Both the PS4 and Xbox One have reasonable clock speeds, but they aren't as close to the beefier rigs on the market. The Xbox One is clocked at 1.75Ghz whereas the PlayStation 4 is rumored to be a clocking at 1.6Ghz with the capability to be over clocked at 2.75Ghz. The question is, does clock speed really matter when talking about raw performance.
GamingBolt recently spoke with Joe van den Heuvel from Cloakworks, a company that specializes in cloth simulation in video games. “Clock speed isn’t always a reliable way to compare the relative performance of two different processors,” Joe tells us. “The key difference with the processors of the latest generation is that they are a lot wider.
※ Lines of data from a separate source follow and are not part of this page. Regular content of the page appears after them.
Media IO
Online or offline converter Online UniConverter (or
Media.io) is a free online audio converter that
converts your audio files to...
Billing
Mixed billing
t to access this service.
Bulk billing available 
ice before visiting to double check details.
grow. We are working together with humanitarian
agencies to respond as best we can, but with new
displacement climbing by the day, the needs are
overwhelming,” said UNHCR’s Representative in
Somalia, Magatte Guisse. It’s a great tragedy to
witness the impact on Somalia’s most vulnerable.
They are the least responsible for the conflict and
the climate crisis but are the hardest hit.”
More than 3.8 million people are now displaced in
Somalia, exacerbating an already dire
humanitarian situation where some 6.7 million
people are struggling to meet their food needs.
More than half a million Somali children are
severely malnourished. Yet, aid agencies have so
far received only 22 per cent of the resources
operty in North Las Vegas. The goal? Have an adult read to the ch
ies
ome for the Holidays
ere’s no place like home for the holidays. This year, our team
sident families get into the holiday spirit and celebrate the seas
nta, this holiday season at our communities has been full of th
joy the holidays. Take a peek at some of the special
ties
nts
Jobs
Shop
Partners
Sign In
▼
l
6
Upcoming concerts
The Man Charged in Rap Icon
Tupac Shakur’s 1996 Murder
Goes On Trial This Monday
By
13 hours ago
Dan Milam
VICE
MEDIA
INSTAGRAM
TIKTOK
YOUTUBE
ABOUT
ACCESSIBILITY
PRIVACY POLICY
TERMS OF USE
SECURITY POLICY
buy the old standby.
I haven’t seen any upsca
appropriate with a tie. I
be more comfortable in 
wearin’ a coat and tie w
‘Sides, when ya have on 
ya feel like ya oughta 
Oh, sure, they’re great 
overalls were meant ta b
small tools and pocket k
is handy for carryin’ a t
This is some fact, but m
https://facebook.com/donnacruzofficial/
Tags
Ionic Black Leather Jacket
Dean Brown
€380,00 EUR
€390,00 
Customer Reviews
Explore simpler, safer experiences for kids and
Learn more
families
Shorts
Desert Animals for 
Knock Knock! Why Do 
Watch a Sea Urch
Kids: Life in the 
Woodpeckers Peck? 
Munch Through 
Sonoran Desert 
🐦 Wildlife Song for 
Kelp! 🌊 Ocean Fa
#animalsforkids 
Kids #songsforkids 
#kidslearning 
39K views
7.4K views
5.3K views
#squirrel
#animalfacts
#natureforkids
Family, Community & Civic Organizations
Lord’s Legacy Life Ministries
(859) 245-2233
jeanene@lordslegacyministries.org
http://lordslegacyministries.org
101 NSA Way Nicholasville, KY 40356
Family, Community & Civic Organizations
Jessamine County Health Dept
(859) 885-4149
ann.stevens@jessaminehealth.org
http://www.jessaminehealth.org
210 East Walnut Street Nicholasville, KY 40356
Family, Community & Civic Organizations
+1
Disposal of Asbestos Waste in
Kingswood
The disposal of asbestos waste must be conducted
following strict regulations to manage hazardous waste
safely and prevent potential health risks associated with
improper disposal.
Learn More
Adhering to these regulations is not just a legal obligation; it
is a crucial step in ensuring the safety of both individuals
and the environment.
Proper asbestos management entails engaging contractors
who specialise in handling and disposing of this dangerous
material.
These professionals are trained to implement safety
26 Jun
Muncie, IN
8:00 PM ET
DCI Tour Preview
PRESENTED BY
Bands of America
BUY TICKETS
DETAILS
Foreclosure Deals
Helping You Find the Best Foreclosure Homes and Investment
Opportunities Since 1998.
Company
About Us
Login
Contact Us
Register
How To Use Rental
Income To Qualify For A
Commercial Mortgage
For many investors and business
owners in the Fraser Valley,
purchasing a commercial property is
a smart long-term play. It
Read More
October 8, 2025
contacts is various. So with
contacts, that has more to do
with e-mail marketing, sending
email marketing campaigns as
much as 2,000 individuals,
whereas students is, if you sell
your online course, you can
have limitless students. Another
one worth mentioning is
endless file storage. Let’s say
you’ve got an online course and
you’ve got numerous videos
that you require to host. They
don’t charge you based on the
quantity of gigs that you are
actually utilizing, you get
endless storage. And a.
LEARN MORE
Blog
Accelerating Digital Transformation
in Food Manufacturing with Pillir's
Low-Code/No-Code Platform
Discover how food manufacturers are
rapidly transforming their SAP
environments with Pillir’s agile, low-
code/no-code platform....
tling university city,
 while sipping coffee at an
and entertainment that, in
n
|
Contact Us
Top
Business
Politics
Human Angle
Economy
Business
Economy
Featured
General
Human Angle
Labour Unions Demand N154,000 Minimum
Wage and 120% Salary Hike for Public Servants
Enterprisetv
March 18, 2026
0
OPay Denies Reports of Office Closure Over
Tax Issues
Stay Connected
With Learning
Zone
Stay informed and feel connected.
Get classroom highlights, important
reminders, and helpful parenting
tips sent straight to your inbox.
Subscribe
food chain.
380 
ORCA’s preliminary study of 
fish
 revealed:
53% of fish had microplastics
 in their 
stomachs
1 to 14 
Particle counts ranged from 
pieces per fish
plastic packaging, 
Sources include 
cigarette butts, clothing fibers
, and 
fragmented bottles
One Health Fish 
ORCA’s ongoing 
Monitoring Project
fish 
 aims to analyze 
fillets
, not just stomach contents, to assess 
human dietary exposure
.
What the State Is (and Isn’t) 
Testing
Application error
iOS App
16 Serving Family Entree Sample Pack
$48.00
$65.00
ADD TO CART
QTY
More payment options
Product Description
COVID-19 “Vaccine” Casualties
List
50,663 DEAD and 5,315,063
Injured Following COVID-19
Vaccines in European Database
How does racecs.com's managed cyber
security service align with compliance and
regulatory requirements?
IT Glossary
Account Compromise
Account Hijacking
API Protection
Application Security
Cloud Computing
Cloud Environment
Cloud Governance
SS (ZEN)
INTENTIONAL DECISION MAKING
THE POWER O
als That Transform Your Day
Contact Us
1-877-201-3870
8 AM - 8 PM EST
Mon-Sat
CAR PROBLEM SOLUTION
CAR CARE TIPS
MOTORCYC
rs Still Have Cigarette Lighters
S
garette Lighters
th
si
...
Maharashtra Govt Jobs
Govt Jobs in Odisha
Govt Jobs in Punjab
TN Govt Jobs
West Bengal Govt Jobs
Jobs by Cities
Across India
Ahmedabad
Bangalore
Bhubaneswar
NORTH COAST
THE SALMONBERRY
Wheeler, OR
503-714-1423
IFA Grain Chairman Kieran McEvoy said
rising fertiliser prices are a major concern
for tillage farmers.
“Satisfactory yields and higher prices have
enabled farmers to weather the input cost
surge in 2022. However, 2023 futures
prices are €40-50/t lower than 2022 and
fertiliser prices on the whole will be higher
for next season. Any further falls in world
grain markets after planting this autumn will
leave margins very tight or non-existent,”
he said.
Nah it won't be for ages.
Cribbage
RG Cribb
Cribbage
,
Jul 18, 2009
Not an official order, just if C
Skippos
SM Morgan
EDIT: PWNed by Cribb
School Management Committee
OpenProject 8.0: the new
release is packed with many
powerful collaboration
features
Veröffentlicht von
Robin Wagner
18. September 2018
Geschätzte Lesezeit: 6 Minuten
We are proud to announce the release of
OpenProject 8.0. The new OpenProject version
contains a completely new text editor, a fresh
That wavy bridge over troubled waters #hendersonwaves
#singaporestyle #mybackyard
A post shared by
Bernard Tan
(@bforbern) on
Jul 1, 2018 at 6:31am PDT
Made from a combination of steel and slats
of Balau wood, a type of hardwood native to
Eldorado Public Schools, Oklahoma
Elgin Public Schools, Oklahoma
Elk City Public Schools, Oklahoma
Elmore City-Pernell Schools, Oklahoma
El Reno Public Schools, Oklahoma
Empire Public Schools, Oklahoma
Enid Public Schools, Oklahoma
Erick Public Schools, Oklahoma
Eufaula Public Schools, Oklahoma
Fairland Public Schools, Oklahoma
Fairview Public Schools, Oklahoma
The number of floating point operations that a can be done with a single SIMD instruction has doubled since the last generation. The number of processor cores has increased as well, and so has the memory bandwidth. This all adds up to a massive opportunity to do work in parallel, and Shroud takes full advantage of that; it can go very wide to enable outstanding throughput performance,” he further explains.
“DX12 is very exciting for us! As a CPU-based technology, having more CPU processing power available is always a plus. But more than that, pushing the results of the cloth simulation to the GPU to be rendered every frame has some overhead associated with it. If DX12 can help reduce this overhead it could make using Shroud even more attractive to developers,” he explained.